Head, S. T.; Nemani, A.; Chang, Y.-H.; Harrison, T. A.; Bresnahan, S. T.; Rothstein, J. H.; Sieh, W.; Lindstroem, S.; Bhattacharya, A.

Abstract

Most eQTL and TWAS analyses quantify expression using aggregate, tissue-agnostic transcript annotations and ignore isoform-level regulation, potentially obscuring or misattributing regulatory mechanisms. Here, we developed a framework leveraging publicly available long-read RNA-seq data to perform tissue-informed inference of genetic regulation and prioritize candidate causal isoforms for breast cancer risk. We quantified gene- and isoform-level expression in breast tumor (TCGA), non-cancerous mammary tissue, and cultured fibroblasts (GTEx) using three transcriptome annotations: standard GENCODE, tissue-specific long-read-derived assemblies, and combined annotations incorporating transcript-isoforms from both.

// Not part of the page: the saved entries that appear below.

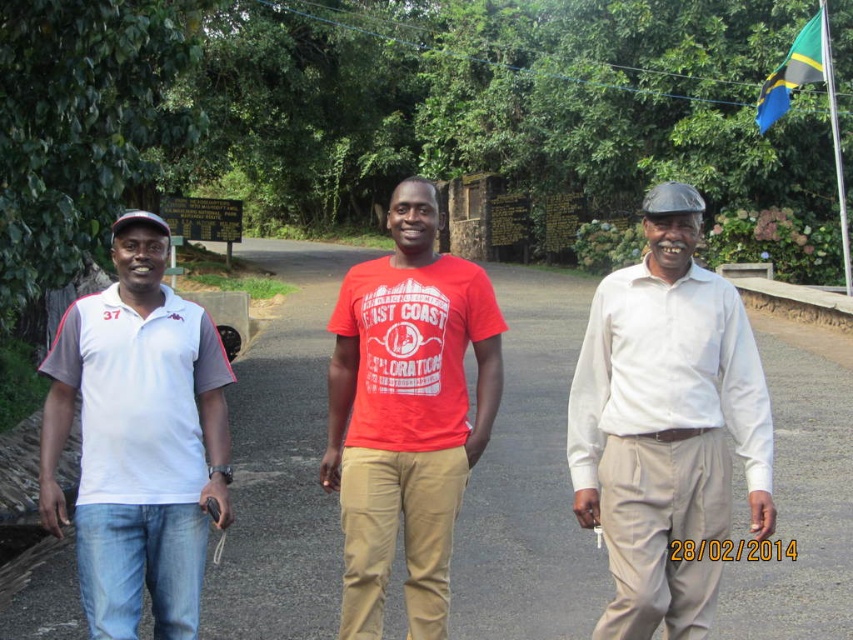
Consider the image. Is the position of khaki cotton pants at right less distant than that of matte khaki pants at center?

Yes, it is.

Who is more distant from viewer, (x=608, y=442) or (x=426, y=202)?

Positioned behind is point (x=426, y=202).

Where is `khaki cotton pants at right`? This screenshot has width=853, height=640. khaki cotton pants at right is located at coordinates (666, 424).

Does white cotton polo shirt at left appear under matte khaki pants at center?

Incorrect, white cotton polo shirt at left is not positioned below matte khaki pants at center.

Does point (148, 525) come behind point (457, 404)?

That is False.

Measure the distance between white cotton polo shirt at left and camera.

A distance of 12.28 feet exists between white cotton polo shirt at left and camera.

Identify the location of white cotton polo shirt at left. (138, 440).

Does khaki cotton pants at right have a larger size compared to white cotton polo shirt at left?

Yes.

You are a GUI agent. You are given a task and a screenshot of the screen. Output one action in this format:
    pyautogui.click(x=<x>, y=<y>)
    Task: Click on the khaki cotton pants at right
    The width and height of the screenshot is (853, 640).
    Given the screenshot: What is the action you would take?
    pyautogui.click(x=666, y=424)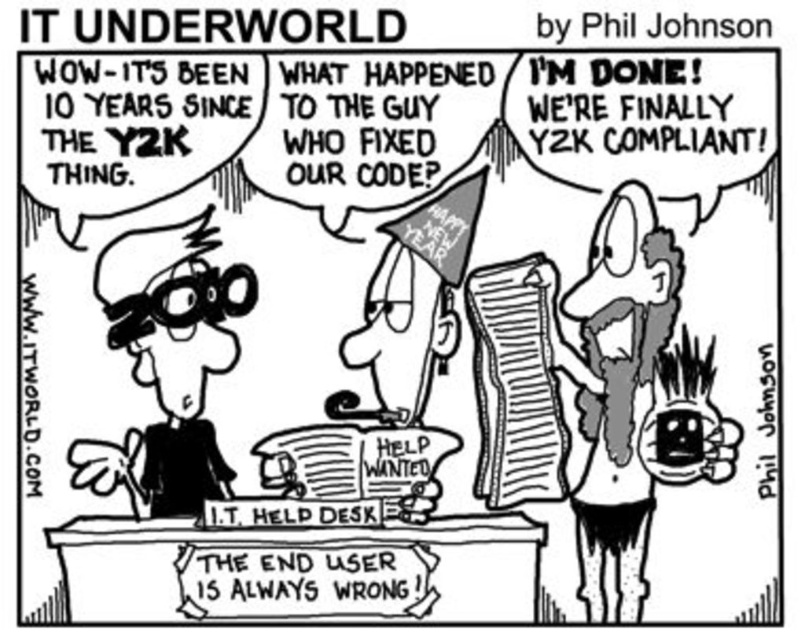
Question: Can you confirm if shaggy hair at right is bigger than matte black glasses at left?

Choices:
 (A) no
 (B) yes

Answer: (A)

Question: Among these objects, which one is farthest from the camera?

Choices:
 (A) matte black glasses at left
 (B) shaggy hair at right

Answer: (B)

Question: Is shaggy hair at right bigger than matte black glasses at left?

Choices:
 (A) yes
 (B) no

Answer: (B)

Question: Is shaggy hair at right below matte black glasses at left?

Choices:
 (A) no
 (B) yes

Answer: (B)

Question: Which point is farther from the camera taking this photo?

Choices:
 (A) (197, 397)
 (B) (634, 488)

Answer: (B)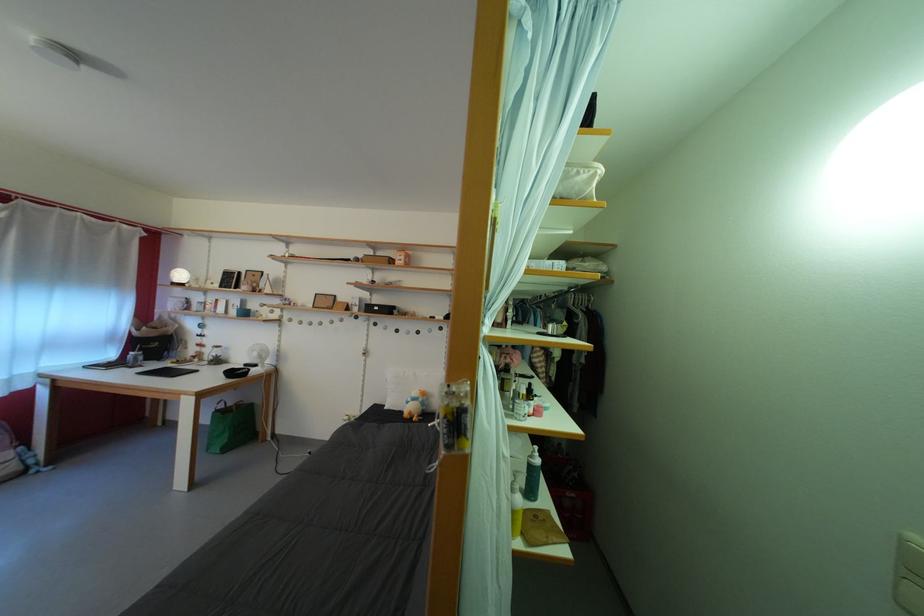
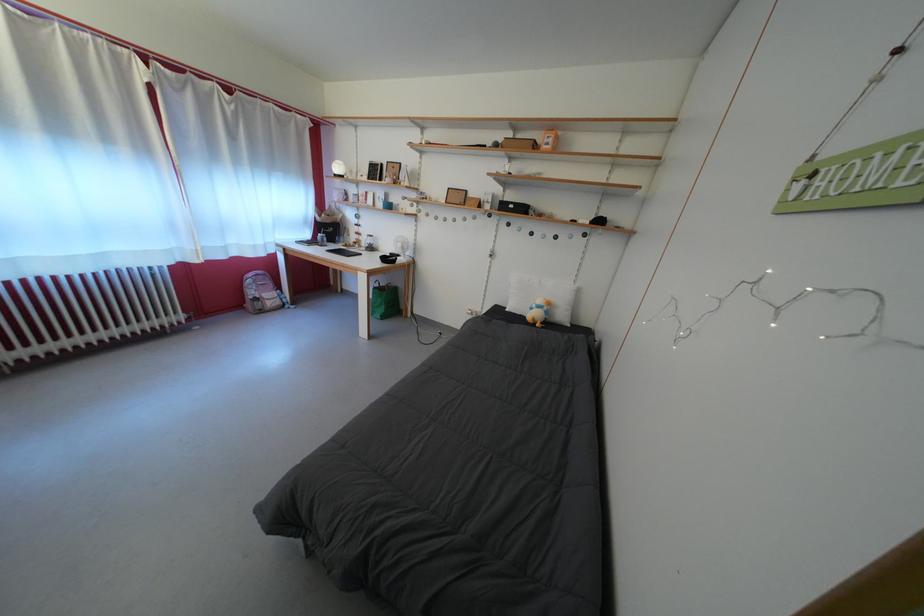
In the second image, find the point that corresponds to [431,410] in the first image.

(554, 318)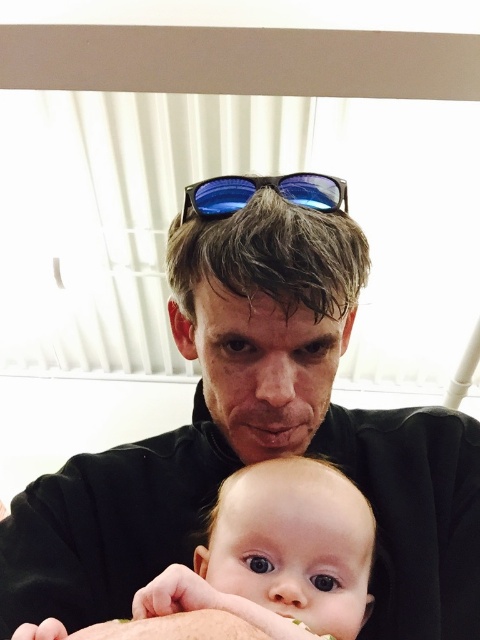
You are a photographer setting up a shoot. You notice the black matte shirt at center and the blue reflective lenses at center in the scene. Which object should you adjust your camera settings for if you want to ensure both are properly exposed, considering their size differences?

The black matte shirt at center has a larger size compared to blue reflective lenses at center, so you should adjust the camera settings to prioritize the exposure for the larger black matte shirt at center to ensure it is properly lit and details are captured clearly.

You are a photographer setting up a shoot. You notice the black matte shirt at center and the blue reflective lenses at center in the scene. To avoid glare from the window, which object should you position to the right to block the light?

The black matte shirt at center is to the left of blue reflective lenses at center, so moving the black matte shirt at center to the right would position it between the blue reflective lenses at center and the window, blocking the light.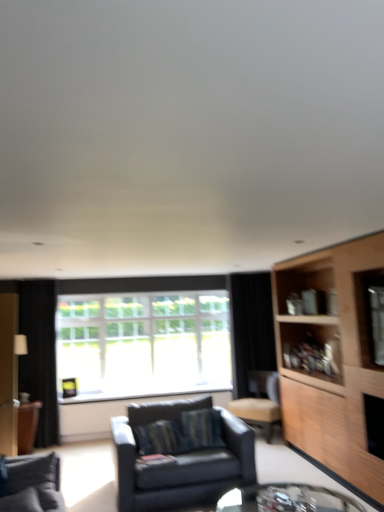
Image resolution: width=384 pixels, height=512 pixels. What do you see at coordinates (260, 402) in the screenshot? I see `leather-like beige chair at center-right` at bounding box center [260, 402].

Consider the image. In order to face clear glass table at lower center, should I rotate leftwards or rightwards?

A 10.233 degree turn to the right will do.

What are the coordinates of `clear glass window at center` in the screenshot? It's located at (144, 335).

Describe the element at coordinates (33, 484) in the screenshot. Image resolution: width=384 pixels, height=512 pixels. I see `dark gray fabric couch at lower left, which appears as the second studio couch when viewed from the right` at that location.

This screenshot has width=384, height=512. In order to click on matte black couch at center, the first studio couch in the right-to-left sequence in this screenshot , I will do (181, 461).

What do you see at coordinates (251, 327) in the screenshot? This screenshot has height=512, width=384. I see `black fabric curtain at right, which is the second curtain in left-to-right order` at bounding box center [251, 327].

This screenshot has height=512, width=384. I want to click on black fabric curtain at right, placed as the first curtain when sorted from back to front, so click(251, 327).

How much space does black fabric curtain at left, which appears as the first curtain when viewed from the front, occupy horizontally?

black fabric curtain at left, which appears as the first curtain when viewed from the front, is 10.62 inches wide.

Locate an element on the screen. black fabric curtain at left, which is the second curtain in back-to-front order is located at coordinates (39, 354).

The image size is (384, 512). Find the location of `light wood cabinet at right`. light wood cabinet at right is located at coordinates (337, 361).

Considering the sizes of objects black fabric curtain at left, which appears as the first curtain when viewed from the front, and matte black couch at center, the first studio couch in the right-to-left sequence, in the image provided, who is thinner, black fabric curtain at left, which appears as the first curtain when viewed from the front, or matte black couch at center, the first studio couch in the right-to-left sequence,?

black fabric curtain at left, which appears as the first curtain when viewed from the front.

From the picture: Does black fabric curtain at left, the second curtain in the right-to-left sequence, have a lesser height compared to matte black couch at center, marked as the second studio couch in a left-to-right arrangement?

Incorrect, the height of black fabric curtain at left, the second curtain in the right-to-left sequence, does not fall short of that of matte black couch at center, marked as the second studio couch in a left-to-right arrangement.

Which is nearer, (x=49, y=320) or (x=145, y=501)?

Positioned in front is point (x=145, y=501).

From a real-world perspective, who is located higher, black fabric curtain at left, which is the second curtain in back-to-front order, or matte black couch at center, marked as the second studio couch in a left-to-right arrangement?

black fabric curtain at left, which is the second curtain in back-to-front order.

Consider the image. Considering the sizes of objects black fabric curtain at right, which is the second curtain in left-to-right order, and matte black couch at center, the first studio couch in the right-to-left sequence, in the image provided, who is taller, black fabric curtain at right, which is the second curtain in left-to-right order, or matte black couch at center, the first studio couch in the right-to-left sequence,?

black fabric curtain at right, which is the second curtain in left-to-right order, is taller.

Looking at this image, how many degrees apart are the facing directions of black fabric curtain at right, placed as the first curtain when sorted from back to front, and matte black couch at center, the first studio couch when ordered from back to front?

black fabric curtain at right, placed as the first curtain when sorted from back to front, and matte black couch at center, the first studio couch when ordered from back to front, are facing 1.52 degrees away from each other.

Does point (267, 348) appear closer or farther from the camera than point (163, 472)?

Clearly, point (267, 348) is more distant from the camera than point (163, 472).

Measure the distance from black fabric curtain at right, which is the second curtain in left-to-right order, to matte black couch at center, which appears as the 2th studio couch when viewed from the front.

They are 6.38 feet apart.

Is point (46, 458) closer to camera compared to point (267, 423)?

Yes, point (46, 458) is in front of point (267, 423).

Relative to leather-like beige chair at center-right, is dark gray fabric couch at lower left, the second studio couch viewed from the back, in front or behind?

dark gray fabric couch at lower left, the second studio couch viewed from the back, is positioned closer to the viewer than leather-like beige chair at center-right.

Between dark gray fabric couch at lower left, which appears as the first studio couch when viewed from the left, and leather-like beige chair at center-right, which one has more height?

Standing taller between the two is leather-like beige chair at center-right.

Is dark gray fabric couch at lower left, the second studio couch viewed from the back, positioned beyond the bounds of leather-like beige chair at center-right?

Indeed, dark gray fabric couch at lower left, the second studio couch viewed from the back, is completely outside leather-like beige chair at center-right.

Identify the location of chair lying behind the light wood cabinet at right. This screenshot has height=512, width=384. (260, 402).

Between point (236, 401) and point (353, 458), which one is positioned in front?

Point (353, 458)

Does leather-like beige chair at center-right have a lesser width compared to light wood cabinet at right?

In fact, leather-like beige chair at center-right might be wider than light wood cabinet at right.

From the image's perspective, which object appears higher, leather-like beige chair at center-right or light wood cabinet at right?

From the image's view, light wood cabinet at right is above.

Is dark gray fabric couch at lower left, which appears as the second studio couch when viewed from the right, a part of black fabric curtain at left, positioned as the first curtain in left-to-right order?

No.

Is black fabric curtain at left, the second curtain in the right-to-left sequence, looking in the opposite direction of dark gray fabric couch at lower left, which appears as the second studio couch when viewed from the right?

No, black fabric curtain at left, the second curtain in the right-to-left sequence, is not facing the opposite direction of dark gray fabric couch at lower left, which appears as the second studio couch when viewed from the right.

Between black fabric curtain at left, the second curtain in the right-to-left sequence, and dark gray fabric couch at lower left, the first studio couch from the front, which one has less height?

With less height is dark gray fabric couch at lower left, the first studio couch from the front.

Looking at the image, does black fabric curtain at left, which is the second curtain in back-to-front order, seem bigger or smaller compared to dark gray fabric couch at lower left, which appears as the second studio couch when viewed from the right?

black fabric curtain at left, which is the second curtain in back-to-front order, is bigger than dark gray fabric couch at lower left, which appears as the second studio couch when viewed from the right.

Is matte black couch at center, marked as the second studio couch in a left-to-right arrangement, not near clear glass window at center?

Yes, matte black couch at center, marked as the second studio couch in a left-to-right arrangement, is far from clear glass window at center.

From the picture: Which of these two, matte black couch at center, the first studio couch in the right-to-left sequence, or clear glass window at center, stands shorter?

Standing shorter between the two is matte black couch at center, the first studio couch in the right-to-left sequence.

Is matte black couch at center, the first studio couch in the right-to-left sequence, to the left of clear glass window at center from the viewer's perspective?

No.

Which object is closer to the camera, black fabric curtain at left, the second curtain in the right-to-left sequence, or light wood cabinet at right?

light wood cabinet at right.

From the image's perspective, is black fabric curtain at left, the second curtain in the right-to-left sequence, beneath light wood cabinet at right?

Yes.

Looking at this image, considering the sizes of objects black fabric curtain at left, which appears as the first curtain when viewed from the front, and light wood cabinet at right in the image provided, who is bigger, black fabric curtain at left, which appears as the first curtain when viewed from the front, or light wood cabinet at right?

With larger size is light wood cabinet at right.

The height and width of the screenshot is (512, 384). What are the coordinates of `the 2nd studio couch positioned below the black fabric curtain at left, which is the second curtain in back-to-front order (from a real-world perspective)` in the screenshot? It's located at (181, 461).

Image resolution: width=384 pixels, height=512 pixels. What are the coordinates of `the 1st studio couch in front of the black fabric curtain at right, placed as the first curtain when sorted from back to front, counting from the anchor's position` in the screenshot? It's located at coord(181,461).

Estimate the real-world distances between objects in this image. Which object is closer to black fabric curtain at left, positioned as the first curtain in left-to-right order, leather-like beige chair at center-right or clear glass window at center?

clear glass window at center lies closer to black fabric curtain at left, positioned as the first curtain in left-to-right order, than the other object.

Considering their positions, is matte black couch at center, which appears as the 2th studio couch when viewed from the front, positioned further to black fabric curtain at left, positioned as the first curtain in left-to-right order, than clear glass table at lower center?

clear glass table at lower center is further to black fabric curtain at left, positioned as the first curtain in left-to-right order.

When comparing their distances from dark gray fabric couch at lower left, which appears as the second studio couch when viewed from the right, does light wood cabinet at right or leather-like beige chair at center-right seem closer?

Among the two, light wood cabinet at right is located nearer to dark gray fabric couch at lower left, which appears as the second studio couch when viewed from the right.

When comparing their distances from black fabric curtain at right, which is the second curtain in left-to-right order, does black fabric curtain at left, which appears as the first curtain when viewed from the front, or light wood cabinet at right seem further?

The object further to black fabric curtain at right, which is the second curtain in left-to-right order, is black fabric curtain at left, which appears as the first curtain when viewed from the front.

Estimate the real-world distances between objects in this image. Which object is closer to leather-like beige chair at center-right, light wood cabinet at right or clear glass window at center?

The object closer to leather-like beige chair at center-right is clear glass window at center.

When comparing their distances from light wood cabinet at right, does black fabric curtain at left, which is the second curtain in back-to-front order, or black fabric curtain at right, the second curtain when ordered from front to back, seem further?

Based on the image, black fabric curtain at left, which is the second curtain in back-to-front order, appears to be further to light wood cabinet at right.

Based on the photo, considering their positions, is dark gray fabric couch at lower left, the second studio couch viewed from the back, positioned further to clear glass table at lower center than leather-like beige chair at center-right?

leather-like beige chair at center-right.

Considering their positions, is clear glass table at lower center positioned closer to matte black couch at center, the first studio couch when ordered from back to front, than black fabric curtain at left, which is the second curtain in back-to-front order?

clear glass table at lower center is positioned closer to the anchor matte black couch at center, the first studio couch when ordered from back to front.

Find the location of a particular element. chair between dark gray fabric couch at lower left, which appears as the second studio couch when viewed from the right, and clear glass window at center from front to back is located at coordinates (260, 402).

Identify the location of curtain between black fabric curtain at left, the second curtain in the right-to-left sequence, and light wood cabinet at right. The height and width of the screenshot is (512, 384). (251, 327).

The width and height of the screenshot is (384, 512). Find the location of `cabinetry between dark gray fabric couch at lower left, which appears as the second studio couch when viewed from the right, and clear glass window at center in the front-back direction`. cabinetry between dark gray fabric couch at lower left, which appears as the second studio couch when viewed from the right, and clear glass window at center in the front-back direction is located at coordinates (337, 361).

This screenshot has width=384, height=512. I want to click on studio couch located between light wood cabinet at right and clear glass window at center in the depth direction, so click(181, 461).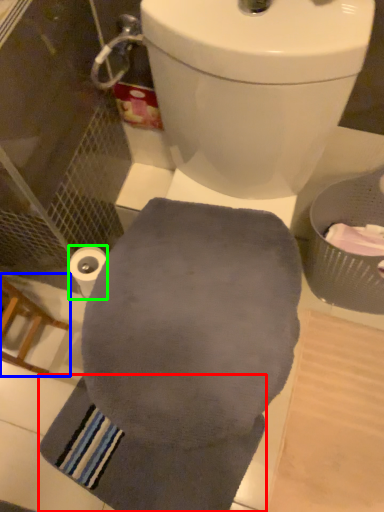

While GENCODE cataloged over 250,000 pan-tissue isoforms, the tissue-specific long-read assemblies captured reduced sets of 74,717 isoforms in tumor, 48,057 in fibroblasts, and 22,941 in healthy breast. We performed eQTL mapping and fine-mapping, followed by colocalization with overall and subtype-specific breast cancer GWAS and isoform-level TWAS. While most eGenes were concordant across annotations, approximately 1/3 of lead cis-eQTLs for shared eGenes differed between long-read assemblies and GENCODE. Further, eIsoform discovery was highly annotation-specific. In healthy breast tissue, the gold standard tissue for building gene expression prediction models for TWAS of breast cancer, 46% of eIsoforms identified by the long-read annotation were unique to that annotation even though 93.7% of them are present in GENCODE. Despite combined annotations expanding the GENCODE catalog by only 0.6-7.6% depending on tissue source, 69% of unique significant isoform-trait associations were specific to a single annotation. Long-read-informed annotations uncovered regulatory associations entirely missed by GENCODE, including a candidate regulatory isoform at the MARK1 locus captured only in fibroblasts and a previously unannotated splice variant prioritized as the likely effector transcript at NUP107. These findings demonstrate that transcript annotation is not merely a technical consideration but critically defines the biological hypothesis space for regulatory mechanisms and shapes discovery. Incorporating tissue-resolved isoform annotations from long-read RNA-seq improves the specificity of regulatory inference and enhances identification of candidate causal isoforms at GWAS loci.